Deciding whether to buy a rowing machine or treadmill should be based on your particular fitness needs, what best fits your lifestyle, and your budget. While there are inexpensive and pricey versions of both machines, indoor rowers do tend to be less expensive than most treadmills, particularly if you purchase a hydraulic rower.
Oddly, there is some disagreement over whether the rowing machine or treadmill is most efficient at helping individuals shed unwanted pounds. At first glance, the rowing machine would be the winner because it works more of the major muscle groups, and the more muscles that are being used, the more calories you burn.
Some people, however, find that they can’t sustain the prolonged resistance required to use an indoor rower for very long (perhaps 20 minutes) while they can run or jog on a treadmill for an hour with no problem.
In this case, you’re burning more fat because you’re sustaining your efforts over time. Try out both a rowing machine and a treadmill if you can at your local gym and see how long you can comfortably use each one.
In the debate of rowing machine or treadmill in terms of ease of use, the treadmill wins. You simply choose how fast you want to walk, run or jog, step on the treadmill deck and start moving.
Rowing machines, on the other hand, can be difficult to get the hang of, particularly if you haven’t tried rowing before. Some people use an indoor rower for weeks before discovering that they’ve been using improper form, and it takes a long time to relearn correct technique.

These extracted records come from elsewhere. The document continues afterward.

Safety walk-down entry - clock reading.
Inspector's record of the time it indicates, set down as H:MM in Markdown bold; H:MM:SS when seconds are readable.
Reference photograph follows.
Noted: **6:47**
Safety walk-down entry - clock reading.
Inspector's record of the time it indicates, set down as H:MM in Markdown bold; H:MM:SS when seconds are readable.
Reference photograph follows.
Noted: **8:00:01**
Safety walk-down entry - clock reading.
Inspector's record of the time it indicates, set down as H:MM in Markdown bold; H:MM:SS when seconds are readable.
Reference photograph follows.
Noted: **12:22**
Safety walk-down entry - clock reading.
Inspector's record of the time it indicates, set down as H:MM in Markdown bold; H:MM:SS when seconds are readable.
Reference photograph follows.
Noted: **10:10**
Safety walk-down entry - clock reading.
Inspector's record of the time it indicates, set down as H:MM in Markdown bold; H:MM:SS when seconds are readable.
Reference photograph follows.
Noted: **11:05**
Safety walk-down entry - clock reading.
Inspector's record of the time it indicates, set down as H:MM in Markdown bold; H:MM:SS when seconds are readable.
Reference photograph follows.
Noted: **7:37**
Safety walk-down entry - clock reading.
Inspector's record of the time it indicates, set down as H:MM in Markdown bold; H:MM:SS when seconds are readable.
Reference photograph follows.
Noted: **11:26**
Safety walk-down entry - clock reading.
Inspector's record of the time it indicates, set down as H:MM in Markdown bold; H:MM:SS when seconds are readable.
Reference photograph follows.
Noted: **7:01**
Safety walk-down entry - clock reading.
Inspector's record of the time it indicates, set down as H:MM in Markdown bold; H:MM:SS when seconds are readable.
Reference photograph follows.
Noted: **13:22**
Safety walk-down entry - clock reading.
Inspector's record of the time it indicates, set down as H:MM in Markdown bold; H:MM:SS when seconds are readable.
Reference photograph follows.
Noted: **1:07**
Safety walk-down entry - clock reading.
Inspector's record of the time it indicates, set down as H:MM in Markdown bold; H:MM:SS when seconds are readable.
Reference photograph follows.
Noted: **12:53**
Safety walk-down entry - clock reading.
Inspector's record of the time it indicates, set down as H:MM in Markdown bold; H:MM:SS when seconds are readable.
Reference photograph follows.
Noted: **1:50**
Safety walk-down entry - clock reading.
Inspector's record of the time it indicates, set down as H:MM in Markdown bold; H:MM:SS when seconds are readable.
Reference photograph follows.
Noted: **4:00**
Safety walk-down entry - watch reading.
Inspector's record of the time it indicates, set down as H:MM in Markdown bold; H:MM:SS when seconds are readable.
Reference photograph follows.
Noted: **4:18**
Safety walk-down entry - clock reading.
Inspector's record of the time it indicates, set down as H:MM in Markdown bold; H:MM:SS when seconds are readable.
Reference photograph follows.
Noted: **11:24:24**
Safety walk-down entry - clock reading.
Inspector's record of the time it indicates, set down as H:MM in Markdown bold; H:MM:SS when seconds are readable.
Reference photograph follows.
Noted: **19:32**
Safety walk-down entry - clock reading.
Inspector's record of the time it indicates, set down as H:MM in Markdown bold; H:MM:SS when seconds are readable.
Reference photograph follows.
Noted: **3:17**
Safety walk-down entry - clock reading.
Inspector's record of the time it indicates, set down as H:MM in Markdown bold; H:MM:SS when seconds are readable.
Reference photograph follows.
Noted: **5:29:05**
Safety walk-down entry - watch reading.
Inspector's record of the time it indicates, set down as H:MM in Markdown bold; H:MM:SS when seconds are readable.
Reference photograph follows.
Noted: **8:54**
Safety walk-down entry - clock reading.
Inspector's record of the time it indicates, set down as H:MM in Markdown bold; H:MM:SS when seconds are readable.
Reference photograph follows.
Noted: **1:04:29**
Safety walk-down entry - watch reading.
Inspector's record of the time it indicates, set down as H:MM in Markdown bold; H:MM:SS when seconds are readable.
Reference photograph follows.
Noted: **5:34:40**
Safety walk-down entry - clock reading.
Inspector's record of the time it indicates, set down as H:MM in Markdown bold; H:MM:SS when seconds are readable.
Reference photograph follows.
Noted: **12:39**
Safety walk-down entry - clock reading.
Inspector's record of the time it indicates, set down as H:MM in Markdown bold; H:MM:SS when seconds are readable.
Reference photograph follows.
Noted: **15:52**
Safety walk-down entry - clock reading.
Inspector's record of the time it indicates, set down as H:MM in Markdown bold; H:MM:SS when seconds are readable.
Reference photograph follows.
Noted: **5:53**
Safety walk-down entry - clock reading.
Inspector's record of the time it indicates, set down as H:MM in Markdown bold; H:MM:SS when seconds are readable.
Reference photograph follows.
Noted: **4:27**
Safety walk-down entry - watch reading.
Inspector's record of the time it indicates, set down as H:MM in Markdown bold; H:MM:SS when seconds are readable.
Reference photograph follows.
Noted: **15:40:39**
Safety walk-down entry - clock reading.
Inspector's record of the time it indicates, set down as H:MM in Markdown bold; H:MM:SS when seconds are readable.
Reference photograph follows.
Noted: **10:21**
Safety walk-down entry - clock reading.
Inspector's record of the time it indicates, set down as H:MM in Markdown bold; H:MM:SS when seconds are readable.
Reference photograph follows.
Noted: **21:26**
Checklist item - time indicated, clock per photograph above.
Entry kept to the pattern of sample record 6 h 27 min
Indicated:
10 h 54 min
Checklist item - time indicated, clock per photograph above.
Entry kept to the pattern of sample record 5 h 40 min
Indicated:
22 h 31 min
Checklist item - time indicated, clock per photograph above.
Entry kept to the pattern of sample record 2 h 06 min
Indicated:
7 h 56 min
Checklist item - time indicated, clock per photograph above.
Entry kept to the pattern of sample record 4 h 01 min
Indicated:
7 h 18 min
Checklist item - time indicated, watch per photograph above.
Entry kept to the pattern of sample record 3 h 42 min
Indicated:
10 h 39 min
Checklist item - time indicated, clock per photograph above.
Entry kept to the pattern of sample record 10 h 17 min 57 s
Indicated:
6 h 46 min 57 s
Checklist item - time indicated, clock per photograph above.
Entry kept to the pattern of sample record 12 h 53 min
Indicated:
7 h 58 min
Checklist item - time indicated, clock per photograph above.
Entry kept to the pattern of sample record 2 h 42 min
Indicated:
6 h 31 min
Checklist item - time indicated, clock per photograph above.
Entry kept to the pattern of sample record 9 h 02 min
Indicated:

Rowing isn’t instinctive, while running is something almost anyone can do.
Using a rowing machine definitely wins in the “toning” challenge. While you do get an excellent aerobic workout from both machines, a rower uses resistance and a treadmill does not. Resistance is instrumental in toning and sculpting muscles, so if you not only want to lose weight, but also tighten up those flabby areas, an indoor rower is the right choice.
Of course, if you’re also doing resistance work on other exercise equipment or with free weights, you don’t necessarily have to choose between a rowing machine or treadmill, although you’ll get more resistance if you use both weights and an indoor rower.
You’ll also discover that rowing machines work more areas of your body, which means you’re toning every region of your body. While you can get a good lower body workout from both indoor rowers and treadmills, a rowing machine also works the abdominal muscles and upper body muscles, something you won’t get by walking or running on a treadmill.
Both machines can be a successful part of your cross training routine, so you don’t have to choose between a rowing machine or treadmill if you’re using them to augment other types of exercise that will ensure you’re using all of the muscle groups and doing interval training. If this is the only exercise you’ll be doing, a rowing machine edges out a treadmill because it’s a more complete workout.